But take some inorganic liquid flow anywhere else in the universe-- could IT be said to be in danger? Or is it just stuff that may or may not ever be noticed by anything?
Quote:Truth in context appears to be an empty phrase. If the context of a truth is the set of relevant facts, than that's just plain old bog standard truth - for example. Realism, relativism, and subjectivism are all cognitive theories of morality. This means, simply, that they are truth apt.The term "truth in context" is just my way of referring to scope. I'm perfectly happy substituting "context" for "set of relevant facts," because that's what it means. But I think my term sounds catchier and is less verbose.
Either way, the problem is the same. If you draw conclusions base on one set of relevant facts, and you intend to assert that the same conclusion applies to a broader set of facts (or completely different ones), then you either have to justify that generalization, or accept it as axiomatic.

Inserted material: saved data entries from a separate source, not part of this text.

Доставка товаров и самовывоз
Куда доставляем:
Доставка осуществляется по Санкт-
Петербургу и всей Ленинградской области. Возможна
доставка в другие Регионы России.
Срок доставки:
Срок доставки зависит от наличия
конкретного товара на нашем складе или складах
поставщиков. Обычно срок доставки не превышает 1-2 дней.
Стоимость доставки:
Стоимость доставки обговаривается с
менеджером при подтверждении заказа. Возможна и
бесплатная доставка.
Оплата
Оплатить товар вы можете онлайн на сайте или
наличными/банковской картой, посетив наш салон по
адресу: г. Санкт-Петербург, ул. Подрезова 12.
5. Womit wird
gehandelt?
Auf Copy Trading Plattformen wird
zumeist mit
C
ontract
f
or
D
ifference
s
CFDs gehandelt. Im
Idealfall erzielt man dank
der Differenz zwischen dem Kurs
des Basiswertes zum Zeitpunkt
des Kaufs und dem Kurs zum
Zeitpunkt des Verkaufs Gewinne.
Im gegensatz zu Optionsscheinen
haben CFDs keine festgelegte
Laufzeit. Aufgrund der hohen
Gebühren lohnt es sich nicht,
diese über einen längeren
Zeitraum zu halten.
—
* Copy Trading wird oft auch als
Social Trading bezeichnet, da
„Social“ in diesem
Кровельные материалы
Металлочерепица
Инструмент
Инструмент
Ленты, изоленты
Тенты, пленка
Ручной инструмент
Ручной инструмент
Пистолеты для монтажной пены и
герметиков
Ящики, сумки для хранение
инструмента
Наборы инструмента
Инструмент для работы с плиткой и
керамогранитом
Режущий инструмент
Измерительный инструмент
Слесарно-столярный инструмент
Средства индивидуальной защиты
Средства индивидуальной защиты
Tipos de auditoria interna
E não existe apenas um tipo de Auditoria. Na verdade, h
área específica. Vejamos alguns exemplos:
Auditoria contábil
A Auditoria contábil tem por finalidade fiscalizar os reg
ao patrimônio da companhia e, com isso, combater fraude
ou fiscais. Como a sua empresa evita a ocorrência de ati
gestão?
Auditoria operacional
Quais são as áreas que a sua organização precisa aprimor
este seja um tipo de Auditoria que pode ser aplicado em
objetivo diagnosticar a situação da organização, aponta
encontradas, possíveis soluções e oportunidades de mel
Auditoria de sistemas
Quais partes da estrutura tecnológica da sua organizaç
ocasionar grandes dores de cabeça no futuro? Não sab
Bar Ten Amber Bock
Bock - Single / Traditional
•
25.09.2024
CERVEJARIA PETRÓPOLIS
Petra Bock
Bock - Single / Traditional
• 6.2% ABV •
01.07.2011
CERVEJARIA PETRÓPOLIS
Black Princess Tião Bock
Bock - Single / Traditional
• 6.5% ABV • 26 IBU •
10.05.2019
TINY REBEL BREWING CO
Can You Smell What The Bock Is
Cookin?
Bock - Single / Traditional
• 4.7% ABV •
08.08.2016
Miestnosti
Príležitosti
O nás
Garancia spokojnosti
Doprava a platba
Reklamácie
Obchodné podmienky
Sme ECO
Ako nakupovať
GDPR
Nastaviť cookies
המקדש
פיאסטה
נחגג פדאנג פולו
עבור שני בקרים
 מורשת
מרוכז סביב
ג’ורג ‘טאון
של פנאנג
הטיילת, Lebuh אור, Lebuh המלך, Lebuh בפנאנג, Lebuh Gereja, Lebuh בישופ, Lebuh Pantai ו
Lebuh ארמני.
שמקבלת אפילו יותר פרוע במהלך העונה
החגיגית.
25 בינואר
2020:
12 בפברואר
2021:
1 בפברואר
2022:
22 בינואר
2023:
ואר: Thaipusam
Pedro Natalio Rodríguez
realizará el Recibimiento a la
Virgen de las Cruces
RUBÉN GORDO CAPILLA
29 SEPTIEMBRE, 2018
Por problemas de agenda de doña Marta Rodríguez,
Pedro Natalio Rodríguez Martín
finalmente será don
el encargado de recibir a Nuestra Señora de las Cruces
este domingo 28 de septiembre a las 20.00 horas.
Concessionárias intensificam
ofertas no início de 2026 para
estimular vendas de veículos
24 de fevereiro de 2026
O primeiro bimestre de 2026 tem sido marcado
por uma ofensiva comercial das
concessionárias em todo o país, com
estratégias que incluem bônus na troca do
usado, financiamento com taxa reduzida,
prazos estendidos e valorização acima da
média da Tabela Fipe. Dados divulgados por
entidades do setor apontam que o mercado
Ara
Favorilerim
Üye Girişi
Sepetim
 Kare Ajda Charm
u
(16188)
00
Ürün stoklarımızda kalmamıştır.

Your description of inanimate objects as being "in danger" is a pretty good example. In the context of human experience, where fresh water is of fundamental importance, and where the misadventures of other animals serve as a canary in the coalmine, thinking of things like rivers as being alive and therefore in danger makes sense. But actually, it's about a step away from shamanism or talk of Mother Gaia.
Take away all the living things that might care about the river's composition, and you take away the "danger" that the river is in. "Danger" requires the "set of relevant facts" in which states of material organization can have import, i.e. sentient creatures. I'm reasonably certain that the river will be equally happy with or without sewage being dumped into it.